Universal Sentence Encoder Multilingual Question Answering

pip install vectorhub[encoders-text-tfhub]

Details

Release date: 2019-07-01

Vector length: 512 (default)

Repo: https://tfhub.dev/google/universal-sentence-encoder-multilingual-qa/3

Paper:

Example

#pip install vectorhub[encoders-text-tfhub]
from vectorhub.bi_encoders.text_text.tfhub import USEMultiQA2Vec
model = USEMultiQA2Vec()
model.encode_question('How is the weather today?')
model.encode_answer('The weather is great today.')

Index and search vectors

Index and search your vectors easily on the cloud using 1 line of code!

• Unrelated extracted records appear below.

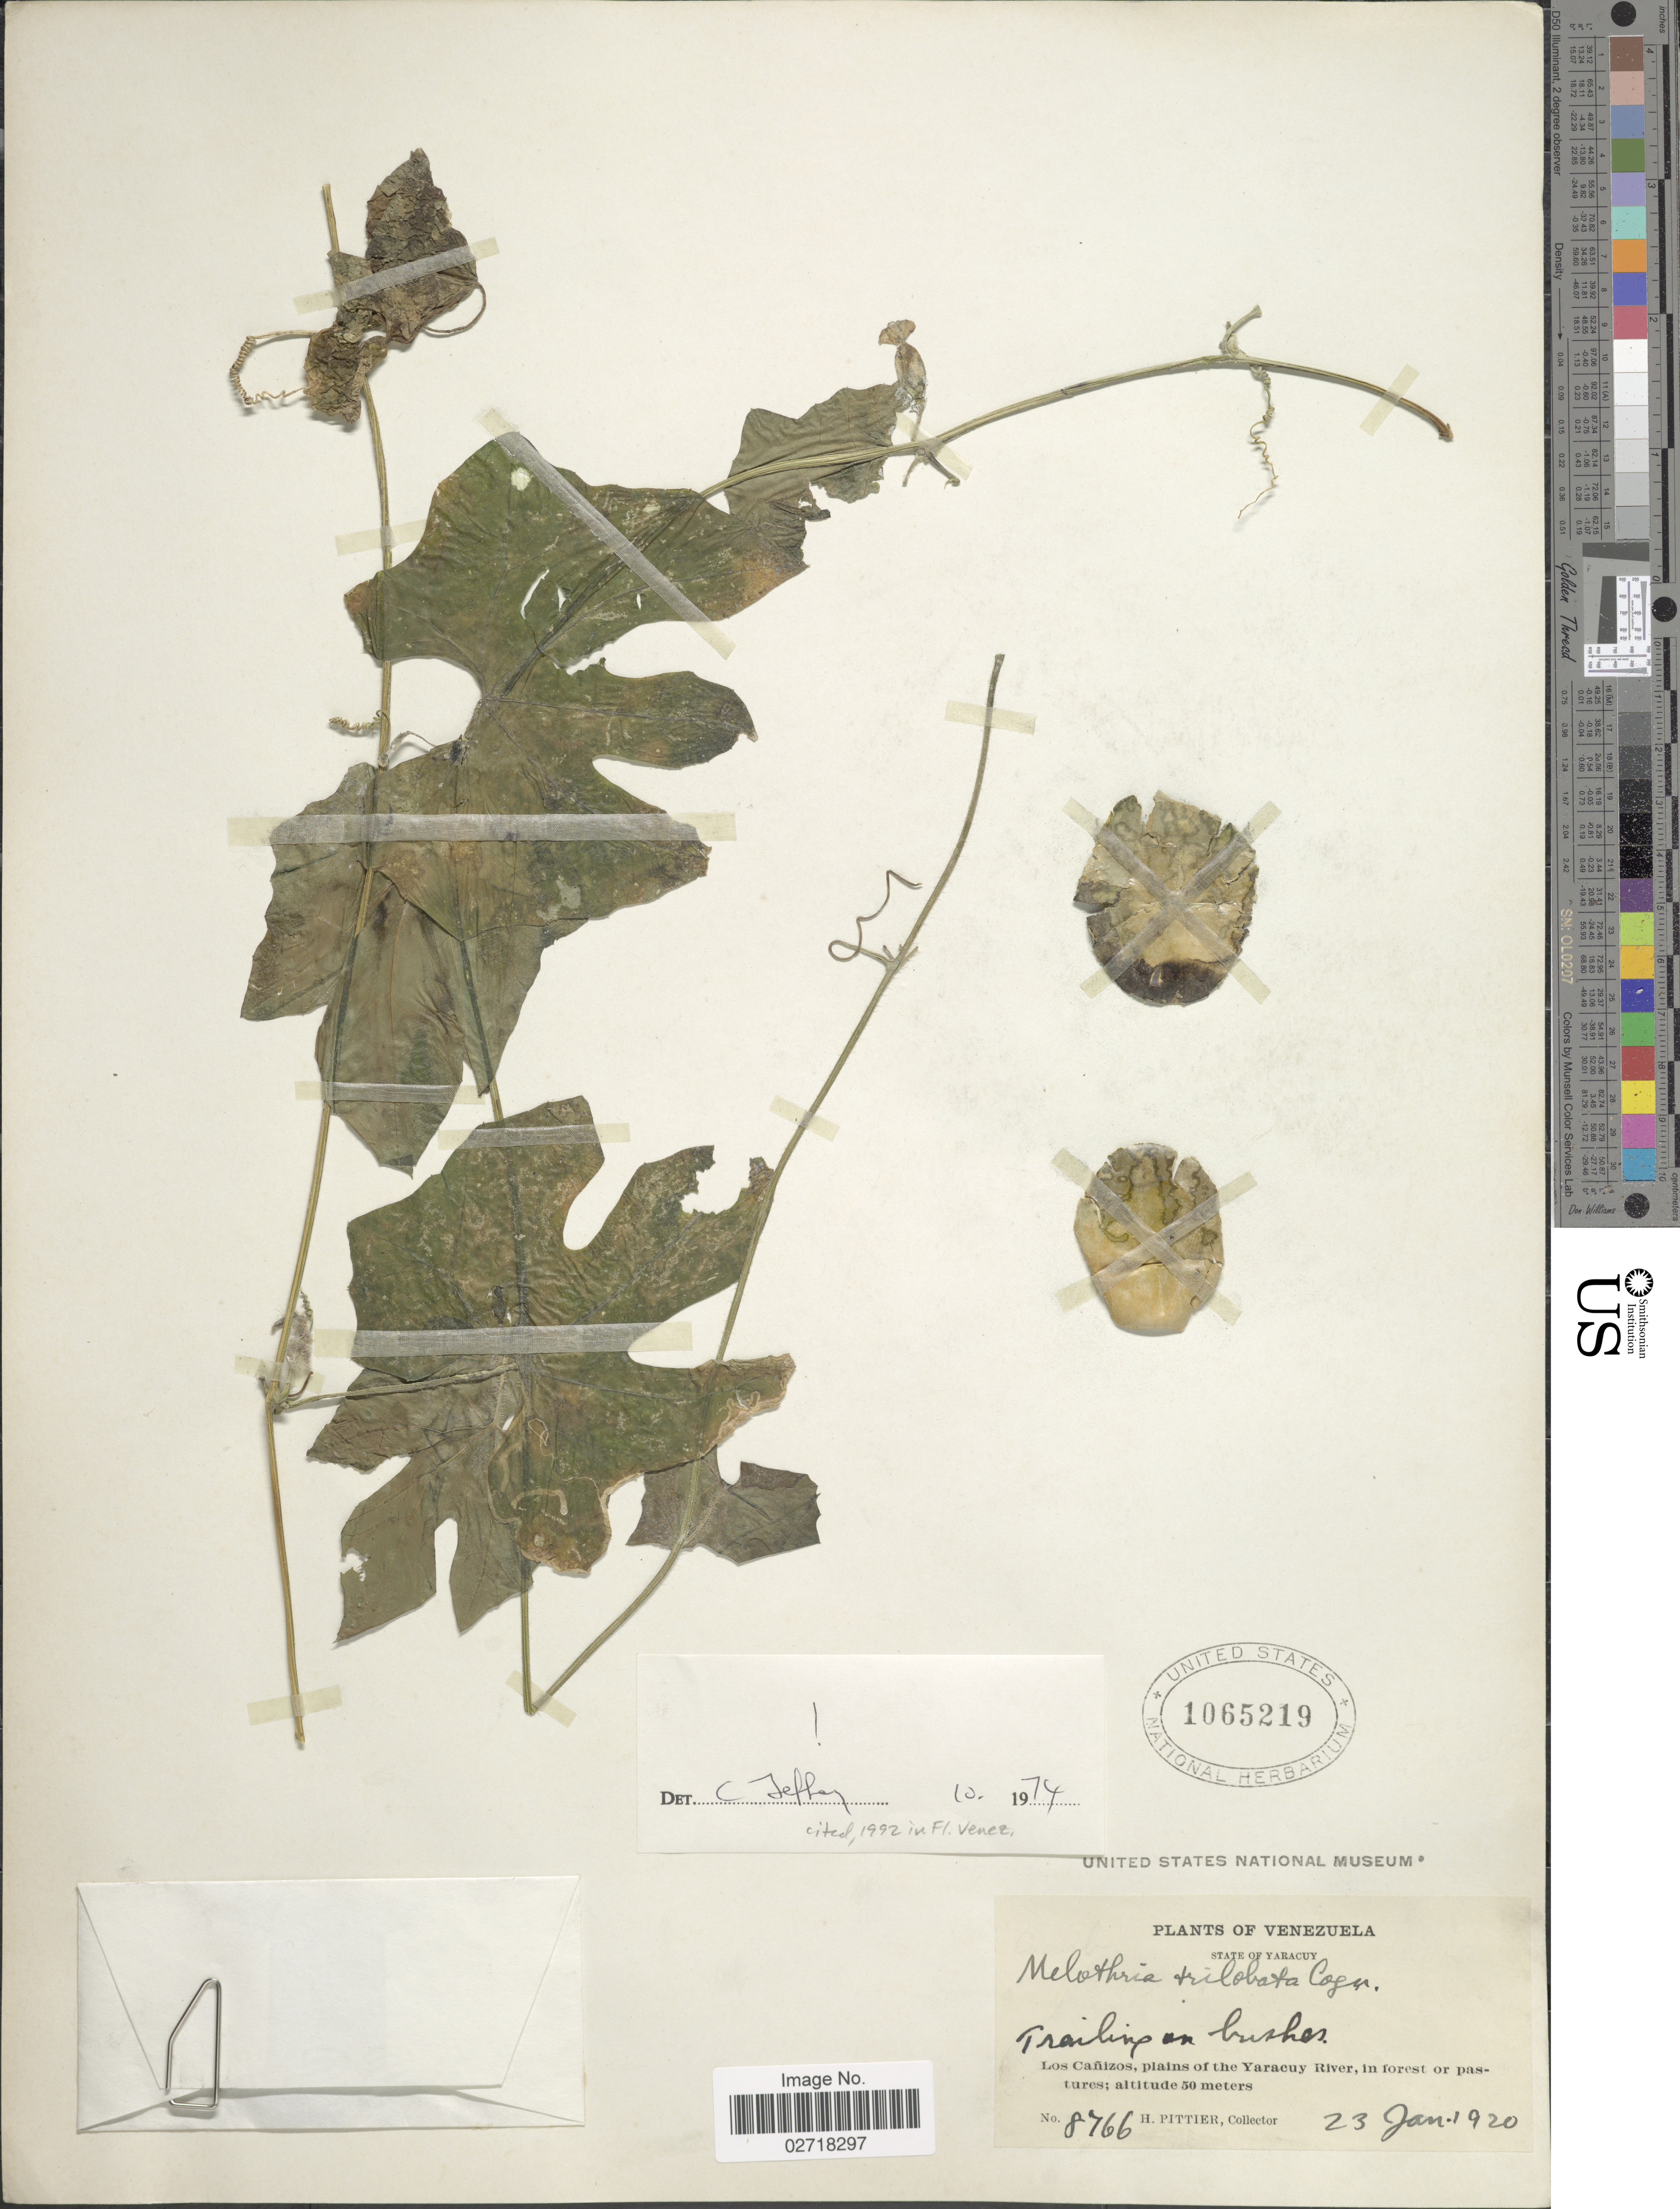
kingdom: Plantae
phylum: Tracheophyta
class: Magnoliopsida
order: Cucurbitales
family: Cucurbitaceae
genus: Melothria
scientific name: Melothria trilobata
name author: Cogn.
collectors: H. F. Pittier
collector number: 8766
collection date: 1920-01-23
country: Venezuela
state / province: Yaracuy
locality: Los Canizos,. plains of the Yaracuy River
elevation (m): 50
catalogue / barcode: US 1065219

If you require metadata to not be stored on the cloud, simply attach with an ID for personal referral.

username = '<your username>'
email = '<your email>'
# You can request an api_key using - type in your username and email.
api_key = model.request_api_key(username, email)

# Index in 1 line of code
items = ['chicken', 'toilet', 'paper', 'enjoy walking']
model.add_documents(user, api_key, items)

# Search in 1 line of code and get the most similar results.
model.search('basin')

# Add metadata to your search
metadata = [{'num_of_letters': 7, 'type': 'animal'}, {'num_of_letters': 6, 'type': 'household_items'}, {'num_of_letters': 5, 'type': 'household_items'}, {'num_of_letters': 12, 'type': 'emotion'}]
model.add_documents(user, api_key, items, metadata=metadata)

Description

  • Developed by researchers at Google, 2019, v2 [1].
  • Covers 16 languages, strong performance on cross-lingual question answer retrieval.
  • It is trained on a variety of data sources and tasks, with the goal of learning text representations that are useful out-of-the-box to retrieve an answer given a question, as well as question and answers across different languages.
  • It can also be used in other applications, including any type of text classification, clustering, etc.

Supported Languages

Arabic, Chinese-simplified, Chinese-traditional, English, French, German, Italian, Japanese, Korean, Dutch, Polish, Portuguese, Spanish, Thai, Turkish, Russian

Training Corpora

Reddit, Wikipedia, Stanford Natural Language Inference and web mined translation pairs.

Training Setup

Question-Answering was trained on 4 unique task types: i) conversational response prediction ii) quick thought iii) natural language inference iv) tranlsation ranking (bridge task)

Note: to learn cross-lingual representations, they used translation ranking tasks using parallel corpora for the source-target pairs.

Multi-task training is performed through different tasks and performed an optimization step for a single task at a time. All models are trained with a batch size of 100 using SGD with a learning rate of 0.008 and 30million steps.